= Problem description =
Exact copies of all records below are needed.

= Input data =
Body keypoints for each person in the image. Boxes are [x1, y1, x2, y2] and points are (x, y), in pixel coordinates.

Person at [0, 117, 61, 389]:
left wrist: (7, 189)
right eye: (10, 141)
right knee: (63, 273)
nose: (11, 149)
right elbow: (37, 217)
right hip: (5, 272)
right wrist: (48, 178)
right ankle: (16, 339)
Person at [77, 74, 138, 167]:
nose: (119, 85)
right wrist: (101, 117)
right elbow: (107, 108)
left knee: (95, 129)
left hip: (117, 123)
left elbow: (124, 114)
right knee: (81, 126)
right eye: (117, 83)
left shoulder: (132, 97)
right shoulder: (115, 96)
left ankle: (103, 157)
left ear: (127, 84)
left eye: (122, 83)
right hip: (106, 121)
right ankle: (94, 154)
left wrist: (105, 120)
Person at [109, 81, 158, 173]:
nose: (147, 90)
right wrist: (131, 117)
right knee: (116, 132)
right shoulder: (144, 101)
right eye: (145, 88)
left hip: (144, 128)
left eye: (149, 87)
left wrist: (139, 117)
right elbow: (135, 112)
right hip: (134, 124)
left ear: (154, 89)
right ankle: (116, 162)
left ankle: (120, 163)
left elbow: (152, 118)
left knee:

= Task answer =
Body keypoints for each person in the image. Boxes are [x1, y1, x2, y2] and points are (x, y), in pixel coordinates.

Person at [0, 117, 61, 389]:
left wrist: (7, 189)
right eye: (10, 141)
right knee: (63, 273)
nose: (11, 149)
right elbow: (37, 217)
right hip: (5, 272)
right wrist: (48, 178)
right ankle: (16, 339)
Person at [77, 74, 138, 167]:
nose: (119, 85)
right wrist: (101, 117)
right elbow: (107, 108)
left knee: (95, 129)
left hip: (117, 123)
left elbow: (124, 114)
right knee: (81, 126)
right eye: (117, 83)
left shoulder: (132, 97)
right shoulder: (115, 96)
left ankle: (103, 157)
left ear: (127, 84)
left eye: (122, 83)
right hip: (106, 121)
right ankle: (94, 154)
left wrist: (105, 120)
Person at [109, 81, 158, 173]:
nose: (147, 90)
right wrist: (131, 117)
right knee: (116, 132)
right shoulder: (144, 101)
right eye: (145, 88)
left hip: (144, 128)
left eye: (149, 87)
left wrist: (139, 117)
right elbow: (135, 112)
right hip: (134, 124)
left ear: (154, 89)
right ankle: (116, 162)
left ankle: (120, 163)
left elbow: (152, 118)
left knee:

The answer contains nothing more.